Spanish filmmaker Pedro Almodóvar is a beloved name associated with his feats in cinema, which are loving portraits of strong, vulnerable (never fragile), irascible women. Room Next Door (2024) is Almodóvar’s first foray into English-language filmmaking as both writer and director, with Julianne Moore and Tilda Swinton as two friends who deal with death in their writings.
Moore (Ingrid) writes fiction that defies the eventuality of death or instead examines the lumbering steps leading to demise. Swinton (Martha) is a New York Times war correspondent who witnesses deaths and excesses. This establishes the basic framework of the film: symmetry.
What makes symmetry an aesthetic choice of engagement is that it operates upon parallelisms (when points do not meet) and perpendicularity (when points do meet). For so long, Ingrid and Martha lived parallel lives, engaged with other deaths, such as lost loves. Between the two, Swinton’s Martha has a more visceral encounter with death—not just as actual mortality but as the thoughts borne out of the violence of evisceration.
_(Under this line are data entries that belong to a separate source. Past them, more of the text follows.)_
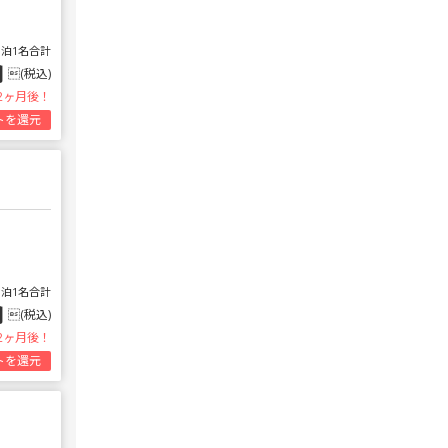
1泊1名合計
円
(税込)
2ヶ月後！
トを還元
1泊1名合計
円
(税込)
2ヶ月後！
トを還元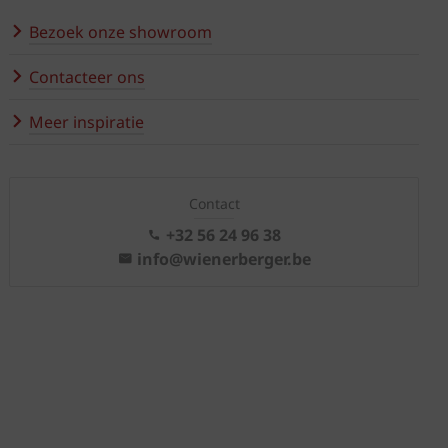
Bezoek onze showroom
Contacteer ons
Meer inspiratie
Contact
+32 56 24 96 38
info@wienerberger.be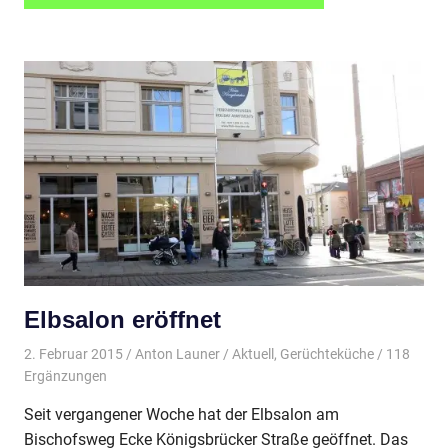
Elbsalon eröffnet
2. Februar 2015
Anton Launer
Aktuell
,
Gerüchteküche
/ 118
Ergänzungen
Seit vergangener Woche hat der Elbsalon am
Bischofsweg Ecke Königsbrücker Straße geöffnet. Das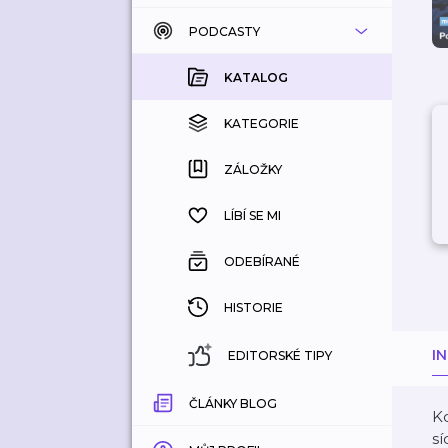
PODCASTY
KATALOG
KOUPENÉ
KATALOG
KATEGORIE
KATEGORIE
ZÁLOŽKY
ZÁLOŽKY
HISTORIE
LÍBÍ SE MI
ODEBÍRANÉ
HISTORIE
I
EDITORSKÉ TIPY
ČLÁNKY BLOG
Kd
sí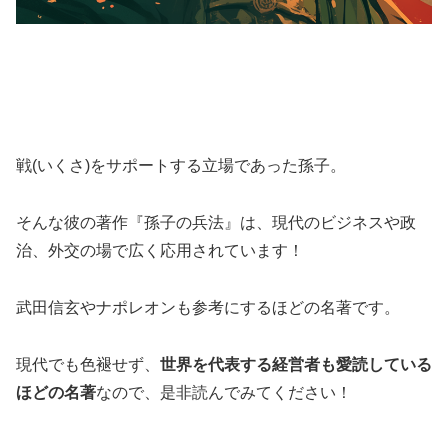
戦(いくさ)をサポートする立場であった孫子。
そんな彼の著作『孫子の兵法』は、現代のビジネスや政
治、外交の場で広く応用されています！
武田信玄やナポレオンも参考にするほどの名著です。
現代でも色褪せず、
世界を代表する経営者も愛読している
ほどの名著
なので、是非読んでみてください！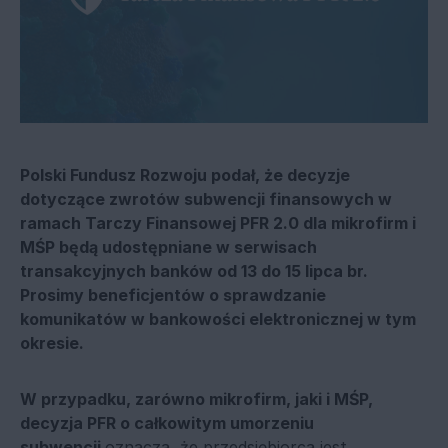
Polski Fundusz Rozwoju podał, że decyzje
dotyczące zwrotów subwencji finansowych w
ramach Tarczy Finansowej PFR 2.0 dla mikrofirm i
MŚP będą udostępniane w serwisach
transakcyjnych banków od 13 do 15 lipca br.
Prosimy beneficjentów o sprawdzanie
komunikatów w bankowości elektronicznej w tym
okresie.
W przypadku, zarówno mikrofirm, jaki i MŚP,
decyzja PFR o całkowitym umorzeniu
subwencji
oznacza, że przedsiębiorca jest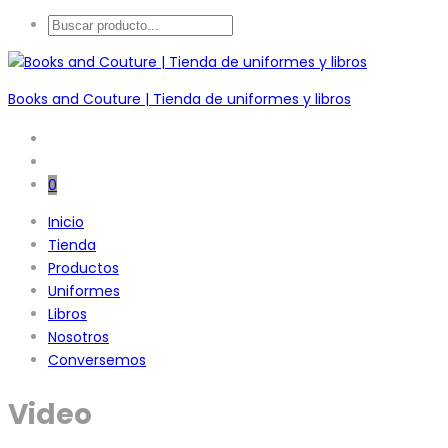
Books and Couture | Tienda de uniformes y libros
0
Inicio
Tienda
Productos
Uniformes
Libros
Nosotros
Conversemos
Video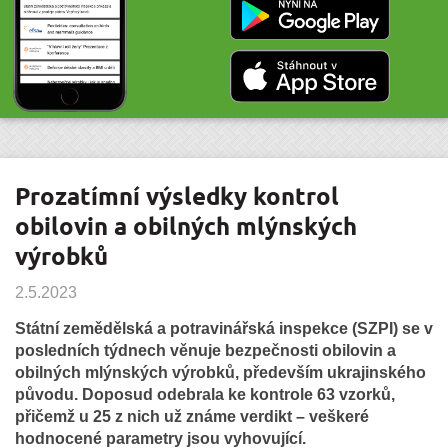
Prozatímní výsledky kontrol
obilovin a obilných mlýnských
výrobků
2.5.2023
Státní zemědělská a potravinářská inspekce (SZPI) se v
posledních týdnech věnuje bezpečnosti obilovin a
obilných mlýnských výrobků, především ukrajinského
původu. Doposud odebrala ke kontrole 63 vzorků,
přičemž u 25 z nich už známe verdikt – veškeré
hodnocené parametry jsou vyhovující.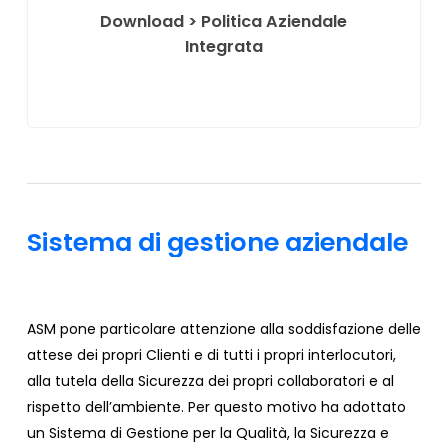
ottimizzare l’utilizzo di risorse energetiche,
Download > Politica Aziendale
evitando gli sprechi, riducendo i consumi, e
Integrata
utilizzando le migliori tecnologie disponibili;
ove possibile orientarsi su forme di energia
alternativa e a basso impatto ambientale.
Sistema
di
gestione
aziendale
ASM pone particolare attenzione alla soddisfazione delle
attese dei propri Clienti e di tutti i propri interlocutori,
alla tutela della Sicurezza dei propri collaboratori e al
rispetto dell’ambiente. Per questo motivo ha adottato
un Sistema di Gestione per la Qualità, la Sicurezza e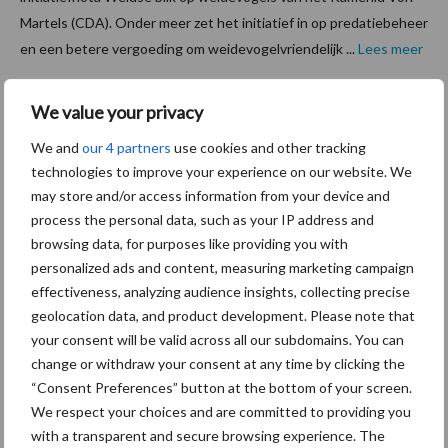
Martels (CDA). Onder meer zet het initiatief in op predatiebeheer
en een betere vergoeding om weidevogelvriendelijk ...
Lees meer
We value your privacy
9 februari 2021
Landbou
w en
We and
our 4 partners
use cookies and other tracking
technologies to improve your experience on our website. We
tuinbou
may store and/or access information from your device and
w hoog
process the personal data, such as your IP address and
op de
browsing data, for purposes like providing you with
verkiezi
personalized ads and content, measuring marketing campaign
ngsagen
effectiveness, analyzing audience insights, collecting precise
geolocation data, and product development. Please note that
da’s
your consent will be valid across all our subdomains. You can
change or withdraw your consent at any time by clicking the
Inmiddels zijn alle partijen klaar voor de Tweede
“Consent Preferences” button at the bottom of your screen.
Kamerverkiezingen. Op de inhoud althans: Alle partijprogramma’s
We respect your choices and are committed to providing you
zijn dan ook gepubliceerd. Het is duidelijk dat na een bewogen
with a transparent and secure browsing experience. The
periode voor de agrarische sector; de landbouw ...
Lees meer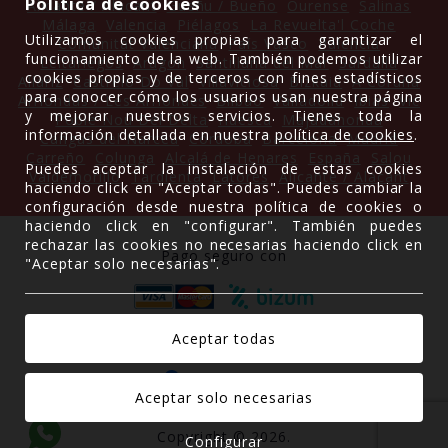
Política de cookies
Alicante / Alacant
Gueñu / Bueño
Ourense
Salinas
Málaga
Valencia
Piélagos
La Revuelta'l Coche
Utilizamos cookies propias para garantizar el
Comunitat Valenciana
País Vasco
Palencia
funcionamiento de la web. También podemos utilizar
Leitariegos
Aragón
Santillana del Mar
Sardalla
cookies propias y de terceros con fines estadísticos
Allariz
Castrelo Do Val
Villaviciosa
Bizkaia
A Coruña
para conocer cómo los usuarios usan nuestra página
Arriondas / Les Arriondes
Bilbao
Valladolid
Ibias
Vic
y mejorar nuestros servicios. Tienes toda la
Poble Nou Del Delta
Huesca
Majadahonda
información detallada en nuestra
política de cookies
.
Cangas del Narcea
Córdoba
Barcelona
Madrid
Carreño
Colunga
Alcalá de Henares
España
Salou
Puedes aceptar la instalación de estas cookies
Valdemorillo
Tardienta
Latores
Alicante / Alacant
haciendo click en "Aceptar todas". Puedes cambiar la
configuración desde nuestra política de cookies o
haciendo click en "configurar". También puedes
rechazar las cookies no necesarias haciendo click en
Pago seguro con
"Aceptar solo necesarias".
Gracias a
Copyright © 2026.
Configurar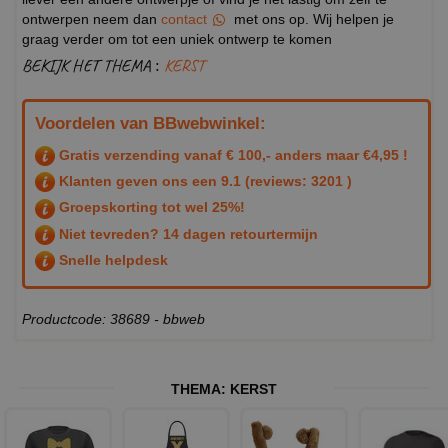
ontwerpen neem dan
contact
met ons op. Wij helpen je
graag verder om tot een uniek ontwerp te komen
BEKIJK HET THEMA :
KERST
Voordelen van BBwebwinkel:
Gratis verzending vanaf € 100,- anders maar €4,95 !
Klanten geven ons een
9.1
(reviews: 3201 )
Groepskorting tot wel 25%!
Niet tevreden? 14 dagen retourtermijn
Snelle helpdesk
Productcode: 38689 - bbweb
THEMA:
KERST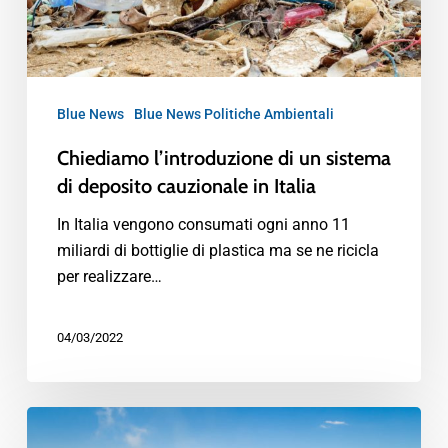
Blue News
Blue News Politiche Ambientali
Chiediamo l’introduzione di un sistema
di deposito cauzionale in Italia
In Italia vengono consumati ogni anno 11
miliardi di bottiglie di plastica ma se ne ricicla
per realizzare…
04/03/2022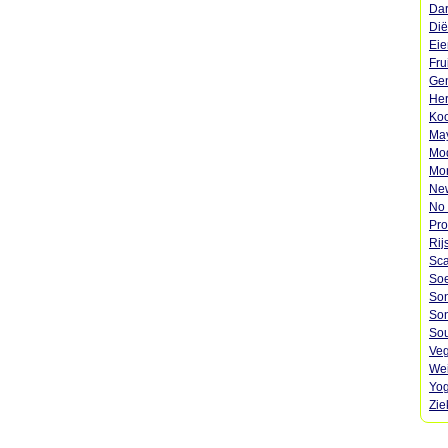
Dar
Dië
Eie
Fru
Gen
Her
Koo
May
Mod
Mon
Ne
No 
Pro
Rij
Sca
Soe
Son
Son
Sou
Veg
Wei
Yog
Zie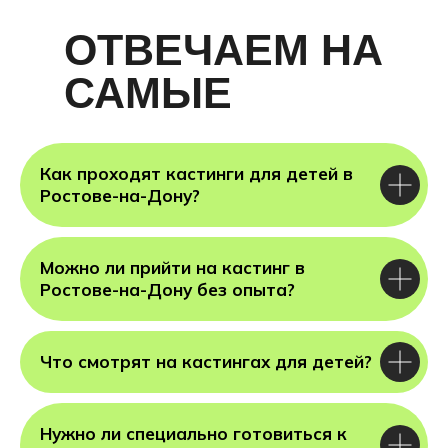
ОТВЕЧАЕМ НА
САМЫЕ
ГЛАВНЫЕ
ВОПРОСЫ
Как проходят кастинги для детей в
Ростове-на-Дону?
Можно ли прийти на кастинг в
Ростове-на-Дону без опыта?
Ка
Злата
ма
Что смотрят на кастингах для детей?
Нужно ли специально готовиться к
Almodóvar’s tinges of queerness are very much in play throughout these vignettes. There is the presence of hirsute, burly men who act as pivots of philosophical emanations. Among his works, The Room Next Door is the darkest and least humorous. Almodóvar’s darkness is evident in Habla con Ella (Talk to Her), Carne Trémula (Live Flesh), or even La Mala Educación (Bad Education), but The Room Next Door leans more toward dour comparative misery.
The two main characters use their mindsets to discuss certain visual artists. Moore’s character speaks of the British painter Dora Carrington, who fell in love with the writer Lytton Strachey, an avowed homosexual.
Swinton notices a painting she thinks might be an Edward Hopper. These two artists are parallel in that they lived through the same timeline. They are also perpendicular in their paintings, as both deal with loneliness—she in lush landscapes, and he in planar arrangements between built environments.
There is scant campness associated with Almodóvar. Is it because this film is in English that the notably spiked campiness of his other works is missing? There is no whimsy in this film, but it is beautifully framed. What makes this truly an Almodóvar film is its aesthetic.
Produced by his brother and famed collaborator, Agustín Almodóvar, you can see the thumbprints of these two in the bolts of color that lovingly caress the screen. You can see this in how the two characters are dressed: redheaded Moore is often in bright, warm shades of red, green, and orange, whereas the sleek platinum blonde Swinton is in metal greys, blues, and subdued lilac. If you are genuinely observant and knowledgeable of Almodóvar, you know that something is up when there is a change in the embodiment of color, and the cadence of the film slows down into an almost mournful sigh.
Without the garish humor and the overt narrative shifts, the production design reminds you of the strength of the Almodóvars. Even within a New York City hospital, the stark colors of orange and blue frame the window, showing the skyline with soft, falling pink snow.
It is a glorious debut into English filmmaking, and I commend Pedro Almodóvar for still having the wherewithal to write such lilting prose with such emotional heft. How can you argue with somebody telling you to shake your depression off when they say, “You can’t be self-possessed if you’re in agony.”
Now, that is a bolt of color amidst death.